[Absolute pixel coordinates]
════

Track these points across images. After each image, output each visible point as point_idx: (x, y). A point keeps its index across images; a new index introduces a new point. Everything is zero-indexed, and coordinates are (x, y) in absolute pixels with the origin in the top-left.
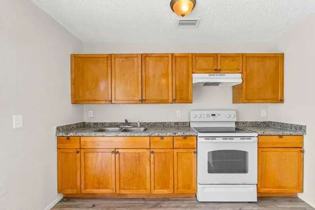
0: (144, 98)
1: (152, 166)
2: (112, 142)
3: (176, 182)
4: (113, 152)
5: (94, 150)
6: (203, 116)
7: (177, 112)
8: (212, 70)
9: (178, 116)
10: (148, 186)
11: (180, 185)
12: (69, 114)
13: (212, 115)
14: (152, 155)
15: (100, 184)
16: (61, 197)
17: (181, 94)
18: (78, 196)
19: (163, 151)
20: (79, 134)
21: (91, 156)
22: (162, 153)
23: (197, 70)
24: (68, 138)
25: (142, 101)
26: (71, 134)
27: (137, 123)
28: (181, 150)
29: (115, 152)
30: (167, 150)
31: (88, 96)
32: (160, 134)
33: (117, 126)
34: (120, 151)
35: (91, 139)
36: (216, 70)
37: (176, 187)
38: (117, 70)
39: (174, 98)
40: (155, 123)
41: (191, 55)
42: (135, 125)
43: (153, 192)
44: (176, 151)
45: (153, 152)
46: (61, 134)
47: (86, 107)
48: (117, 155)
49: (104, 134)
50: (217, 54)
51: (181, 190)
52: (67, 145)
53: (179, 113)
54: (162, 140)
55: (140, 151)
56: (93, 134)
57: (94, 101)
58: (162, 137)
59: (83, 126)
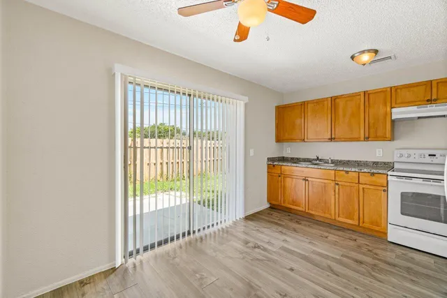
0: (333, 136)
1: (337, 196)
2: (303, 172)
3: (361, 215)
4: (304, 179)
5: (290, 176)
6: (413, 156)
7: (377, 150)
8: (423, 101)
9: (377, 155)
10: (333, 212)
11: (366, 219)
12: (273, 150)
13: (430, 155)
14: (337, 187)
15: (294, 203)
16: (268, 206)
17: (376, 131)
18: (279, 208)
19: (348, 184)
20: (281, 164)
21: (288, 180)
22: (347, 186)
23: (399, 104)
24: (274, 166)
25: (331, 139)
26: (276, 163)
27: (328, 160)
28: (368, 187)
29: (305, 180)
30: (352, 185)
31: (287, 136)
32: (345, 169)
33: (310, 162)
34: (309, 179)
35: (288, 168)
36: (428, 101)
37: (361, 221)
38: (309, 114)
39: (367, 135)
40: (349, 161)
41: (389, 89)
42: (326, 162)
43: (338, 219)
44: (361, 186)
45: (338, 184)
46: (270, 163)
47: (285, 144)
48: (307, 182)
49: (297, 165)
50: (431, 81)
51: (366, 225)
52: (273, 171)
53: (379, 151)
54: (347, 175)
55: (326, 181)
56: (289, 164)
57: (292, 140)
58: (347, 172)
59: (283, 159)
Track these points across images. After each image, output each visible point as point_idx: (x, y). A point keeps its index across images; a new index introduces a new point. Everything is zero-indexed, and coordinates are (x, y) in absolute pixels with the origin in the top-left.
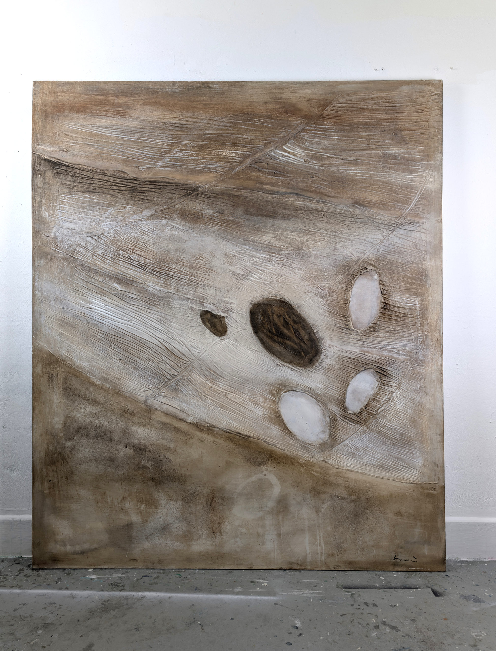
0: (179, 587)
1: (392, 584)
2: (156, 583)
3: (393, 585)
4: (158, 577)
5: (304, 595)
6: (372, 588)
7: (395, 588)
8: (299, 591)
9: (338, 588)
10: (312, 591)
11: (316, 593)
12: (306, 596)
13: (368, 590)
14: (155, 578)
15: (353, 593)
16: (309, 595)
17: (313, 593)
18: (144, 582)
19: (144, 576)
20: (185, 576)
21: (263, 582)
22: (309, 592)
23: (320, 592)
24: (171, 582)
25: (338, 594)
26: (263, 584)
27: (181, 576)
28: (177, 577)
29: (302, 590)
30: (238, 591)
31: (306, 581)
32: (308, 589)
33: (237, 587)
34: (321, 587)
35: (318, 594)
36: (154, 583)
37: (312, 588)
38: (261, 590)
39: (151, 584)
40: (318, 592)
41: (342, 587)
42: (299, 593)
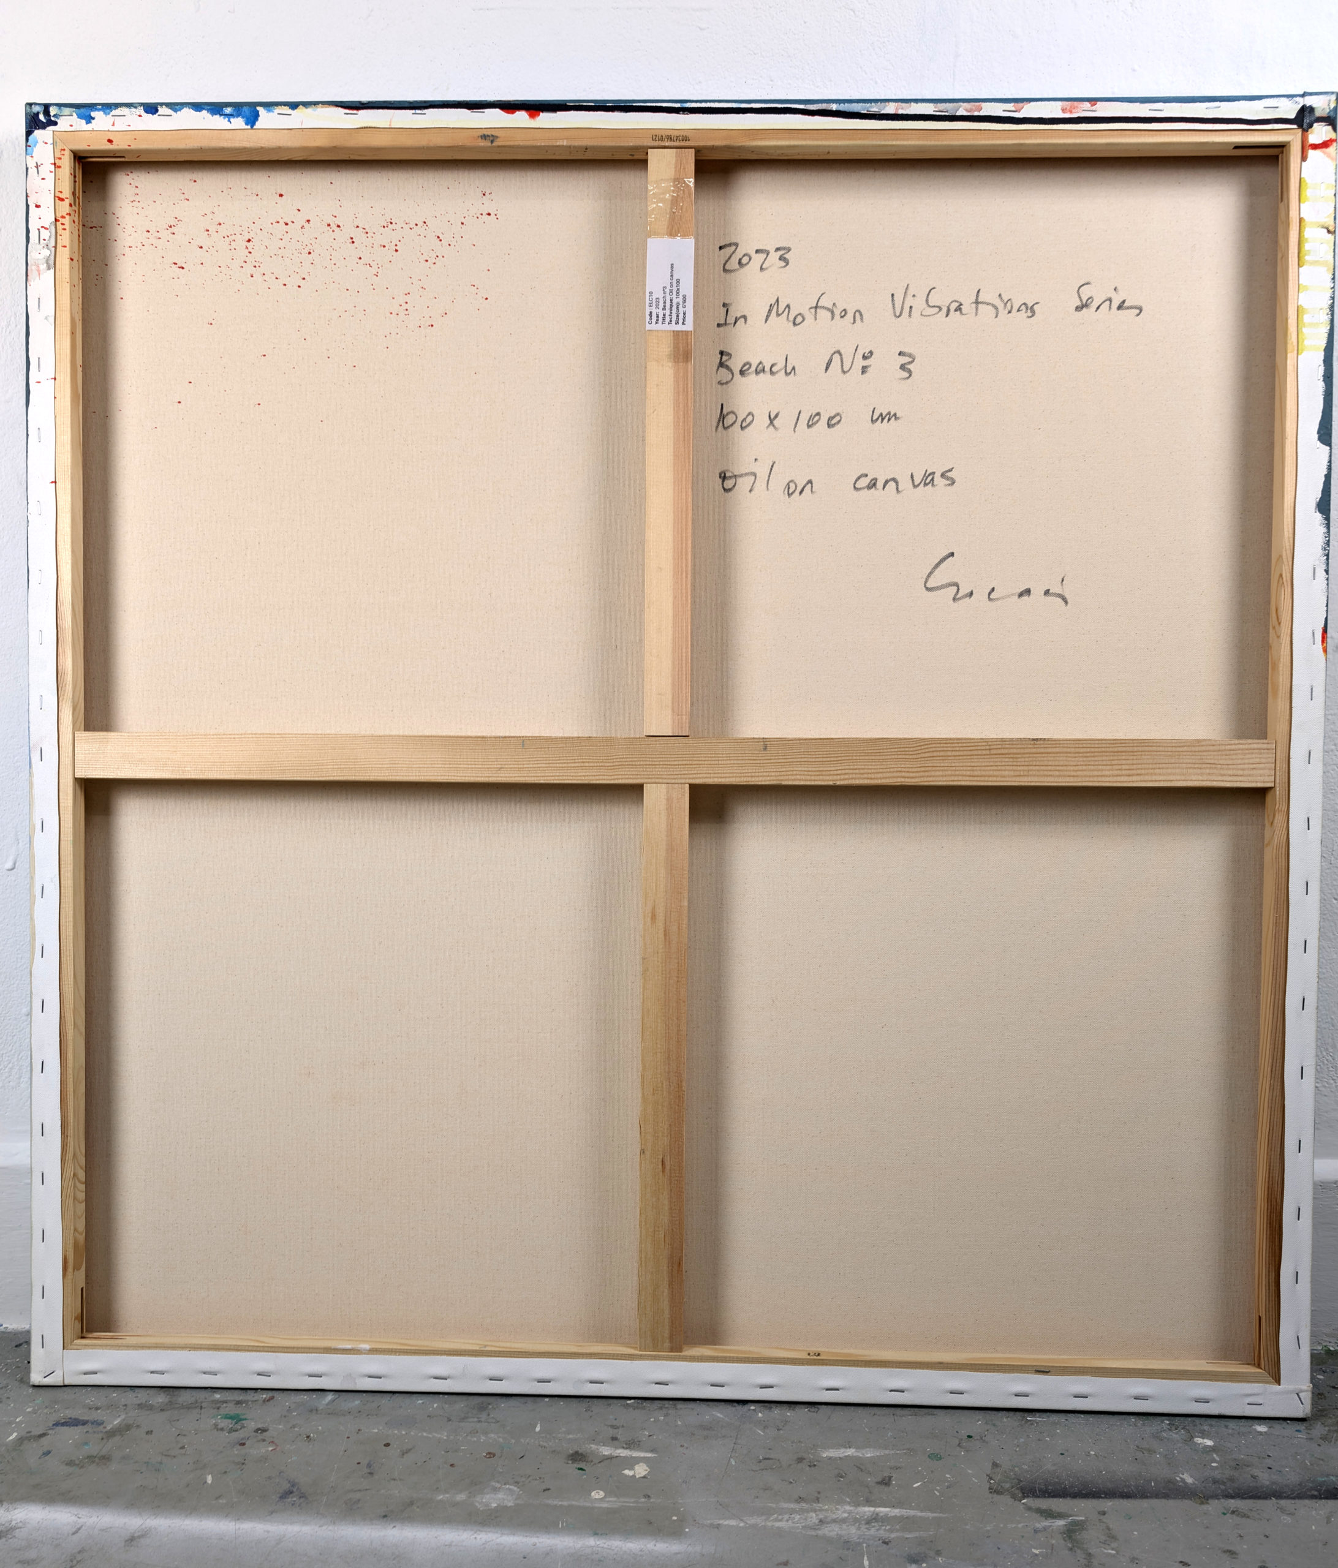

════

* **Requirement**
Copy the listing above word for word, line by line, leaving out the pictures.

* **Task response**
Track these points across images. After each image, output each visible point as point_idx: (x, y). A point keeps its index across images; a new index introduces a new point. Everything is zero-indexed, and coordinates are (x, y) in absolute pixels with the origin in the top-left.
0: (144, 98)
1: (152, 166)
2: (112, 142)
3: (176, 182)
4: (113, 152)
5: (94, 150)
6: (203, 116)
7: (177, 112)
8: (212, 70)
9: (178, 116)
10: (148, 186)
11: (180, 185)
12: (69, 114)
13: (212, 115)
14: (152, 155)
15: (100, 184)
16: (61, 197)
17: (181, 94)
18: (78, 196)
19: (163, 151)
20: (79, 134)
21: (91, 156)
22: (162, 153)
23: (197, 70)
24: (68, 138)
25: (142, 101)
26: (71, 134)
27: (137, 123)
28: (181, 150)
29: (115, 152)
30: (167, 150)
31: (88, 96)
32: (160, 134)
33: (117, 126)
34: (120, 151)
35: (91, 139)
36: (216, 70)
37: (176, 187)
38: (117, 70)
39: (174, 98)
40: (155, 123)
41: (191, 55)
42: (135, 125)
43: (153, 192)
44: (176, 151)
45: (153, 152)
46: (61, 134)
47: (86, 107)
48: (117, 155)
49: (104, 134)
50: (217, 54)
51: (181, 190)
52: (67, 145)
53: (179, 113)
54: (162, 140)
55: (140, 151)
56: (93, 134)
57: (94, 101)
58: (162, 137)
59: (83, 126)
0: (333, 136)
1: (337, 196)
2: (303, 172)
3: (361, 215)
4: (304, 179)
5: (290, 176)
6: (413, 156)
7: (377, 150)
8: (423, 101)
9: (377, 155)
10: (333, 212)
11: (366, 219)
12: (273, 150)
13: (430, 155)
14: (337, 187)
15: (294, 203)
16: (268, 206)
17: (376, 131)
18: (279, 208)
19: (348, 184)
20: (281, 164)
21: (288, 180)
22: (347, 186)
23: (399, 104)
24: (274, 166)
25: (331, 139)
26: (276, 163)
27: (328, 160)
28: (368, 187)
29: (305, 180)
30: (352, 185)
31: (287, 136)
32: (345, 169)
33: (310, 162)
34: (309, 179)
35: (288, 168)
36: (428, 101)
37: (361, 221)
38: (309, 114)
39: (367, 135)
40: (349, 161)
41: (389, 89)
42: (326, 162)
43: (338, 219)
44: (361, 186)
45: (338, 184)
46: (270, 163)
47: (285, 144)
48: (307, 182)
49: (297, 165)
50: (431, 81)
51: (366, 225)
52: (273, 171)
53: (379, 151)
54: (347, 175)
55: (326, 181)
56: (289, 164)
57: (292, 140)
58: (347, 172)
59: (283, 159)
Track these points across images. After each image, output each visible point as point_idx: (x, y). A point keeps its index across images; a new index introduces a new point. Everything is zero-indexed, and coordinates are (x, y) in absolute pixels with the origin in the top-left.
0: (179, 587)
1: (392, 584)
2: (156, 583)
3: (393, 585)
4: (158, 577)
5: (304, 595)
6: (372, 588)
7: (395, 588)
8: (299, 591)
9: (338, 588)
10: (312, 591)
11: (316, 593)
12: (306, 596)
13: (368, 590)
14: (155, 578)
15: (353, 593)
16: (309, 595)
17: (313, 593)
18: (144, 582)
19: (144, 576)
20: (185, 576)
21: (263, 582)
22: (309, 592)
23: (320, 592)
24: (171, 582)
25: (338, 594)
26: (263, 584)
27: (181, 576)
28: (177, 577)
29: (302, 590)
30: (238, 591)
31: (306, 581)
32: (308, 589)
33: (237, 587)
34: (321, 587)
35: (318, 594)
36: (154, 583)
37: (312, 588)
38: (261, 590)
39: (151, 584)
40: (318, 592)
41: (342, 587)
42: (299, 593)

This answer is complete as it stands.